Immunotherapy is helping cancer patients, including those with melanoma, to more successfully fight their diseases. However, a new study released in this month’s Cancer Discovery highlights the fact that a more personalized approach could be even more successful.
Brief background… immunotherapy works by activating the body’s T cells to find and destroy cancer cells. Obviously, this only works if the T cells are freed up (hence the checkpoint inhibitor approach) and can identify cancer cells as foreign.
How do T cells recognize cancer cells as dangerous to the body? On the cancer cells’ outer membranes are neoantigens, which are basically mutated peptides (peptides are compounds made of amino acids, get enough amino acids together and a peptide becomes a protein). But the tricky thing is that these neoantigens are wrapped in a protein structure called HLA.
Science sidebar – HLA is short for Human Leukocyte Antigen. This system encodes the proteins involved in the immune system function. Let’s say you have the flu. A specific type of HLA in your body (MHC type) would bring fragments of the flu virus to the surface of your cells so your T cells find it and destroy it. Your HLA system is polymorphic, meaning you can have a whole bunch of variation and that’s good because this helps your immune system adapt. Unfortunately, mutations can and do occur. Mutations in the HLA complex are thought to be responsible for autoimmune diseases and HLA is the reason why organ transplant recipients need to worry about rejection of the organ. (And weird fact, scientists think HLA may also be involved in your sense of other people’s odors.
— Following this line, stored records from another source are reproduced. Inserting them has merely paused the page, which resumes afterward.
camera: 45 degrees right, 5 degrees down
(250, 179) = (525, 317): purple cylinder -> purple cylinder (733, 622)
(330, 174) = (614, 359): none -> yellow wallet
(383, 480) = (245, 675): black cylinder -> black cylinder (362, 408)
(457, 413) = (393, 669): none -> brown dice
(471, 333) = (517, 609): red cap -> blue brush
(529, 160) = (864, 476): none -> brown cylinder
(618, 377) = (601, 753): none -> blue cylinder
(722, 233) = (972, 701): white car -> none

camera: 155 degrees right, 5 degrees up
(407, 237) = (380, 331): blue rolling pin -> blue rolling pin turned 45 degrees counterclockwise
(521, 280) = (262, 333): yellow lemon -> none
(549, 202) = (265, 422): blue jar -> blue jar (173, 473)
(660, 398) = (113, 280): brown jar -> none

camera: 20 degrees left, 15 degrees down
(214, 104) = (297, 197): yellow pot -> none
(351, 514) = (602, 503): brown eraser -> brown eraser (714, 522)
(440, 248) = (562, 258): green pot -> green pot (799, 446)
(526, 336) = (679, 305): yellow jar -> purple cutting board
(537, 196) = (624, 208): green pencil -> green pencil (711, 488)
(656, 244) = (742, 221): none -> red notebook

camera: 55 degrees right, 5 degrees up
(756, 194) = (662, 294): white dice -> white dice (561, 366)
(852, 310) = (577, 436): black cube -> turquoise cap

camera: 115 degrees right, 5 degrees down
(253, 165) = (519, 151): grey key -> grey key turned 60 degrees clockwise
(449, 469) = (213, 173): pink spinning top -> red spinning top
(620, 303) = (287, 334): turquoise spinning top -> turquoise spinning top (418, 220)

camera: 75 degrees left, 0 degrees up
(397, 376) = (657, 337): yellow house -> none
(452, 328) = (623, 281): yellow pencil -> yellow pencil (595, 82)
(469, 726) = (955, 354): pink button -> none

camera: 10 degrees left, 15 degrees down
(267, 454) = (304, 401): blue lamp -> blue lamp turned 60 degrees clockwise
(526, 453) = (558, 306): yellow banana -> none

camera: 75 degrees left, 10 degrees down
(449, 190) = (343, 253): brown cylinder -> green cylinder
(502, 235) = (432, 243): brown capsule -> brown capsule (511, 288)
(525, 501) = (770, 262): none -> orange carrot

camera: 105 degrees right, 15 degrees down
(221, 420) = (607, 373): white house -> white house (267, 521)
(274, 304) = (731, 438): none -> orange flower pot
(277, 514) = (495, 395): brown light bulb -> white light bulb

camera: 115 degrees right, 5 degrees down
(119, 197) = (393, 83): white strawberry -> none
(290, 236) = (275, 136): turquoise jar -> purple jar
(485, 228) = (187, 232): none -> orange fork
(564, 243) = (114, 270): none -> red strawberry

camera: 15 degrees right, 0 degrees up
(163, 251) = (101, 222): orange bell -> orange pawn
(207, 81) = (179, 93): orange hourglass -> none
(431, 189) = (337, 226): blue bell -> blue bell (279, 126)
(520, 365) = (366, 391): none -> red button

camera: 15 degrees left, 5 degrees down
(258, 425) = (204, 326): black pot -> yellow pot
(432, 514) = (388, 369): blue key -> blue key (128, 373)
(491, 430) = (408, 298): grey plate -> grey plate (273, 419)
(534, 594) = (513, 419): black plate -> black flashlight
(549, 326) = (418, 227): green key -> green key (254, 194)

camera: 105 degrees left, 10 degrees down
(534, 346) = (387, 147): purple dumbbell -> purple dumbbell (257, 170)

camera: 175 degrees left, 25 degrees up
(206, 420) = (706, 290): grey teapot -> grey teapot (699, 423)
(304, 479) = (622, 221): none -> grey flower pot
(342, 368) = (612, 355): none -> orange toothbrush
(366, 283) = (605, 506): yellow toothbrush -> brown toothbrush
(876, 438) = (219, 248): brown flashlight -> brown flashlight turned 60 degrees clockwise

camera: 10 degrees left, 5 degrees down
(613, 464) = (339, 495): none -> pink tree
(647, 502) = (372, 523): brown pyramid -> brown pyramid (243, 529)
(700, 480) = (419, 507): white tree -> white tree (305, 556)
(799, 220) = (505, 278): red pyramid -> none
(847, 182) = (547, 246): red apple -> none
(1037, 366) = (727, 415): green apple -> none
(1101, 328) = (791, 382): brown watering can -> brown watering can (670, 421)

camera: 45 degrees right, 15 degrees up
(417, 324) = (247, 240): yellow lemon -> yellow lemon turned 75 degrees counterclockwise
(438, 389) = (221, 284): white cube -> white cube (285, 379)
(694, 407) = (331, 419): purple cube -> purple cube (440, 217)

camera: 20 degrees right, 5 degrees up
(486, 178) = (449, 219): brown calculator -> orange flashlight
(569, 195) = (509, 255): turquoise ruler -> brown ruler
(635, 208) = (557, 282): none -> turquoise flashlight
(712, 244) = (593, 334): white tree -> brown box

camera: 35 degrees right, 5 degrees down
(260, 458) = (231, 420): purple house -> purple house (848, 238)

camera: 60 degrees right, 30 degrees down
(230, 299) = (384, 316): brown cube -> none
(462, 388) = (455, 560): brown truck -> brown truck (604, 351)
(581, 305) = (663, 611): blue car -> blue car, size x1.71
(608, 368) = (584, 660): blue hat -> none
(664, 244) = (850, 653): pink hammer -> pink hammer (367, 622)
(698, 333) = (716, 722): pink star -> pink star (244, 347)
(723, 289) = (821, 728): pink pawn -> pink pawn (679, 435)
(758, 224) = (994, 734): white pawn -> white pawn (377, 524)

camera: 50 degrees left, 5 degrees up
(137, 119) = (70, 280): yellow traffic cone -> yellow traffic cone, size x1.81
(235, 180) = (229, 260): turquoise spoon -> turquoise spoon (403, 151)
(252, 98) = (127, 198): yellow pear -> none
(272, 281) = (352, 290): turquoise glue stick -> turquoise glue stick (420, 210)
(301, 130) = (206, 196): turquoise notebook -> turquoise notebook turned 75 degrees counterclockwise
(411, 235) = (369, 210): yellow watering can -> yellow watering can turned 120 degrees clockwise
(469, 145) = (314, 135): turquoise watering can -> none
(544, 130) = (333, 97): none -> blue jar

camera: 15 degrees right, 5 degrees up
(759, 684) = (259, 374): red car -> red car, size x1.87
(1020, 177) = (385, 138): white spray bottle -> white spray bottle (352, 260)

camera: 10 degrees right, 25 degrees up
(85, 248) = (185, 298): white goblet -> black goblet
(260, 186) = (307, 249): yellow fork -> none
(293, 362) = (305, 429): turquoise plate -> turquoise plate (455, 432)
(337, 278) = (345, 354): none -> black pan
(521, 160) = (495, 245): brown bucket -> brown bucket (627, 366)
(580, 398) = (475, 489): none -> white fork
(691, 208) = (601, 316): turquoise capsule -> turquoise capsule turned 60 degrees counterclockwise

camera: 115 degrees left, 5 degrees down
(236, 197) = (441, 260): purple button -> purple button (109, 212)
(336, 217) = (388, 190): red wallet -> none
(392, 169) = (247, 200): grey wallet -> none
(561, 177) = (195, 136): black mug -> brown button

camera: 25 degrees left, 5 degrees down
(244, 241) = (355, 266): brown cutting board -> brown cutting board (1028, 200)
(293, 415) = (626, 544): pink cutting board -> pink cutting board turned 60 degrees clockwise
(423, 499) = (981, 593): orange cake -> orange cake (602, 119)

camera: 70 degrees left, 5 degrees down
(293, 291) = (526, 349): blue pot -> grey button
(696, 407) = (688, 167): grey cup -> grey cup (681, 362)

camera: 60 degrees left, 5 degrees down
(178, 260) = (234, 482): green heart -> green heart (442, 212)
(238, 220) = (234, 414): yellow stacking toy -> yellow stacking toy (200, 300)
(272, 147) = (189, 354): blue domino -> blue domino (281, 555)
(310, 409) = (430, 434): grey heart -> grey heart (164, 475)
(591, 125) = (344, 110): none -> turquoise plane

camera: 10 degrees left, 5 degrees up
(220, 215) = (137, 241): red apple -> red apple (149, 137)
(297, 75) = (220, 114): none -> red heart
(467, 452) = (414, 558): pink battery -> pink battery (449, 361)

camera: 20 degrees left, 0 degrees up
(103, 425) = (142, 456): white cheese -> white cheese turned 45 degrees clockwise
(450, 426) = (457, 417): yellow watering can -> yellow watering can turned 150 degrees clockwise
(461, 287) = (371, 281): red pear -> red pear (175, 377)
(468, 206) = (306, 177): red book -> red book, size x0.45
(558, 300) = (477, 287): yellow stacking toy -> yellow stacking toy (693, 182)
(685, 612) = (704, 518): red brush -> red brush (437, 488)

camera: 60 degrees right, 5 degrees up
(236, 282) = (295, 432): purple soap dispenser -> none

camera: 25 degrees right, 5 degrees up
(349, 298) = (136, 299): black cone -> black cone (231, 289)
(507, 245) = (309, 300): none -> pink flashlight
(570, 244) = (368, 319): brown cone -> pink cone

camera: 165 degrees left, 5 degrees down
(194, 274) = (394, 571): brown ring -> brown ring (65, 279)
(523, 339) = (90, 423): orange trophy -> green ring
Apparently your selection of a mate is based on odor cues that you aren’t even aware of. And most of the time, your mate’s HLA system will be pretty dissimilar than your own. From a offspring viability standpoint, that’s really important because you want the best combination of immune system options to keep your genetic heritage going into future generations.)
OK, so HLA is super important but there are a freaking ton of variations. So how can you know which HLA proteins are offering up those cancer neoantigens? Well, other scientists are using algorithms to try to find them but those are predicting hundreds if not thousands of possible options. It is really time consuming trying to sort through all of those options to find the ones that will be promising for cancer treatments.
These researchers decided to work backwards instead. They took those neoantigens from melanoma cells’ HLA complex and looked at how they interacted with T cells. The scientists discovered that melanoma tumors actually present fewer neoantigens than expected (and unexpectedly discovered a few neoantigens involved that didn’t show up in those algorithms). That is great news because that means there are a lot less potential targets for the T cells to learn. And once the T cells identified those cancer targets, those T cells killed 90% of melanoma cells in the lab.
As the researchers state, while your own neoantigens are numerous, there are only a few that really need to be identified to guide a personalized immunotherapy approach. In their research, they looked at those who had their melanomas metastasize to see if the HLA peptides with the cancer neoantigens were similar. Even though the melanoma had spread to other organs, the profile of the HLA was shared regardless of the location of the secondary cancer. This helps further restrict the scope of the possible candidates for finding those cancer neoantigens. Then by figuring out which T cells respond the strongest with those neoantigens, you could then sequence the genome of those cells and introduce them into the patient – personalized immunotherapy.
Although this is experimental stuff, it opens an avenue of exploration and potential treatment. Immunotherapy isn’t yet this personalized; but this type of scientific research is showing that there is promise for future melanoma (and potentially other types of cancers) sufferers.